New York Issues Safety Committee Proposal

The New York State Department of Labor (NYS DOL) issued a proposed regulation, authorized by the New York Health and Essential Rights Act (NY HERO Act), requiring private sector employers with 10 or more employees to establish joint employee-employer safety committees.

The HERO Act, signed into law May 5, 2021, authorized the NYS DOL to establish a workplace safety and health standard for COVID-19 exposures.

The proposed safety committee regulation would require employers to establish a joint safety committee at each worksite following a request from two nonsupervisory employees at the worksite. Multiple requests would be combined and treated as a single request. The rule would require that a committee be composed of no fewer than 2 nonsupervisory employees and 1 supervisory employee, but the maximum number of committee members would be 12. The required ratio of committee members would be no fewer than 2 nonsupervisory employees to 1 supervisory employee.

At worksites without a collective bargaining agreement, the nonsupervisory employee members would be chosen by the site’s nonsupervisory employees. At sites with a collective bargaining agreement, the employees’ representative would choose the nonsupervisory employee members.

An employer would be required to respond to any safety committee concerns, hazards, complaints, or violations referred to the employer.

The NY HERO Act required employers in New York state to have an infectious disease exposure prevention plan in place by August 5 of last year.
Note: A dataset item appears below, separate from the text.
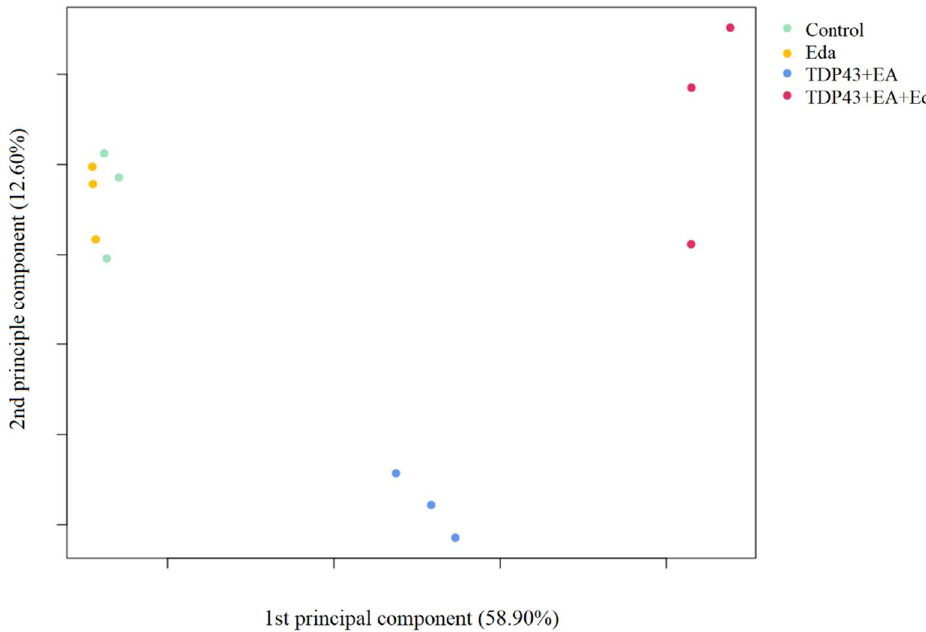
Figure 3. Principal component analysis. Values in parenthesis on the X- and Y-axis titles represent contribution rates. Light green, orange, blue, and red dots represent samples in the Control, Eda (edaravone-treated cells), TDP43 + EA (ethacrynic acid-treated cells expressing TDP-43), and TDP43 + EA + Eda (edaravone- and ethacrynic acid-treated cells expressing TDP-43) groups, respec- tively. Eda—Edaravone; EA—Ethacrynic acid.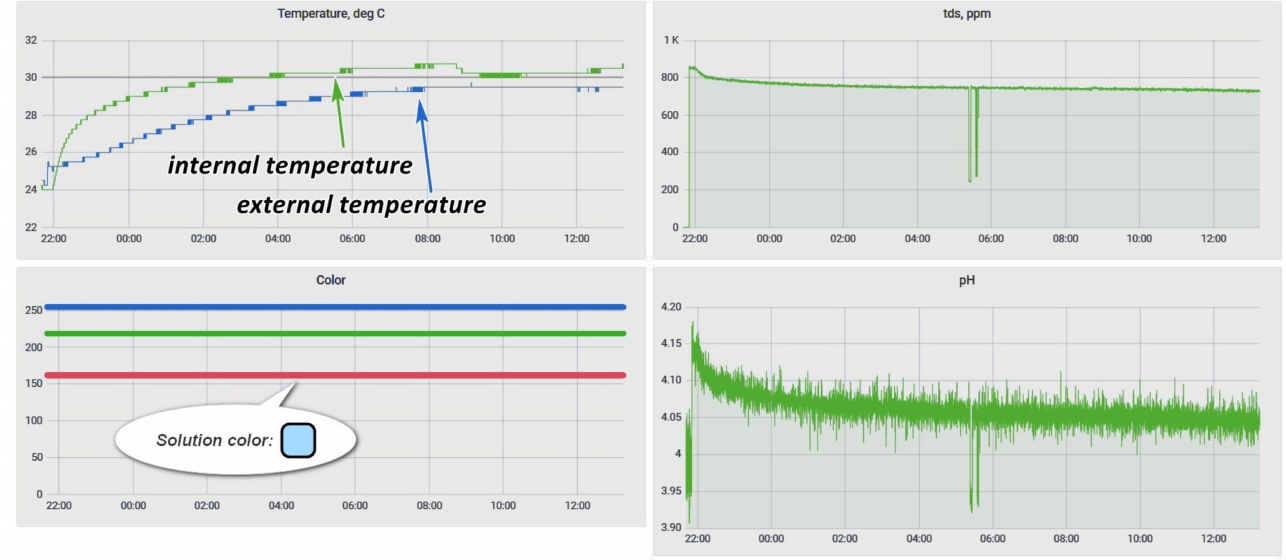
Figure 14. Grafana etching process monitoring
Precautions under the plans only go into effect when state public health authorities make a “highly contagious communicable disease” declaration.
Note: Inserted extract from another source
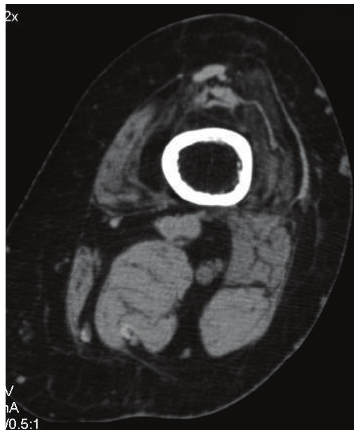
Figure 4: Complete quadriceps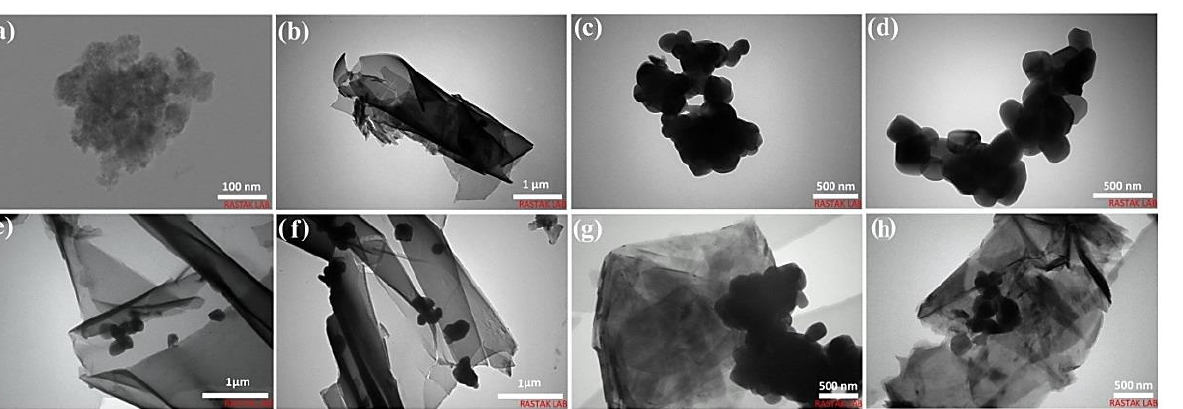
Figure 5. ( a ) XRD pattern and ( b ) Contact angle of MZ, MZ/GO, MZ/1GO-Cu and MZ/2GO-Cu composites after SPS process. 3.2. Mechanical Properties In clinical applications, a biomedical material’s mechanical properties are very im- portant. As a result of the limited specimen size, the hardness and compressive strength were only evaluated. The microhardness of MZ matrix was increased by adding Cu and GO nanosheets (Figure 6a). The hardness of MZ, MZ/GO, MZ/1GO-Cu, and MZ/2GO-Cu was 64 ± 2.1 HV, 75 ± 3.7 HV, 86 ± 3.9 HV, and 91 ± 4.7 HV, respectively. The MZ/2GO-Cu composite has the highest hardness, which is significantly higher than that of MZ. Overall, adding GO to the Mg-based matrix enhanced mechanical properties through synergetic strengthening mechanisms such as grain refinement (GR) and load transfer (LT) strength- ening as well as geometric mismatch (GM) between Mg particles and GO fillers [30]. By providing a pinning effect on the grain boundaries of the Mg matrix, the addition of Cu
That declaration came September 6, 2021, when Governor Kathy Hochul (D) announced the designation of COVID-19 as an airborne infectious disease under the HERO Act.

New York is not 1 of the 22 states and territories with state plans approved by the federal Occupational Safety and Health Administration (OSHA) covering private sector workers’ safety. New York is one of six states and territories, along with Connecticut, Illinois, Maine, New Jersey, and the U.S. Virgin Islands, authorized by OSHA to regulate the health and safety of local and state government workers.

The New York Public Employee Safety and Health (PESH) Bureau, a part of the NYS DOL, is authorized under an OSHA-approved state plan to cover all state and local government workers in the state. Federal OSHA currently exercises workplace safety and health authority over private sector employers in the state.

Federal COVID-19 health regulations currently are in a state of flux. On December 27, 2021, OSHA withdrew portions of its June 21 COVID-19 emergency temporary standard (ETS) for healthcare facilities and healthcare support services, but the rule’s COVID-19 log and reporting requirements remain in effect.

Oral arguments are scheduled for January 7 before the U.S. Supreme Court regarding the federal agency’s ETS requiring employee COVID-19 vaccination or weekly testing. The rule also contains face covering, employee information, medical removal, and recordkeeping and reporting requirements. On December 17, 2021, the U.S. Court of Appeals for the 6th Circuit lifted a judicial stay on the rule issued by the 5th Circuit appeals court. OSHA said it will not issue citations for noncompliance with requirements of the ETS before January 10 and will not issue citations for noncompliance with the standard’s testing requirements before February 9.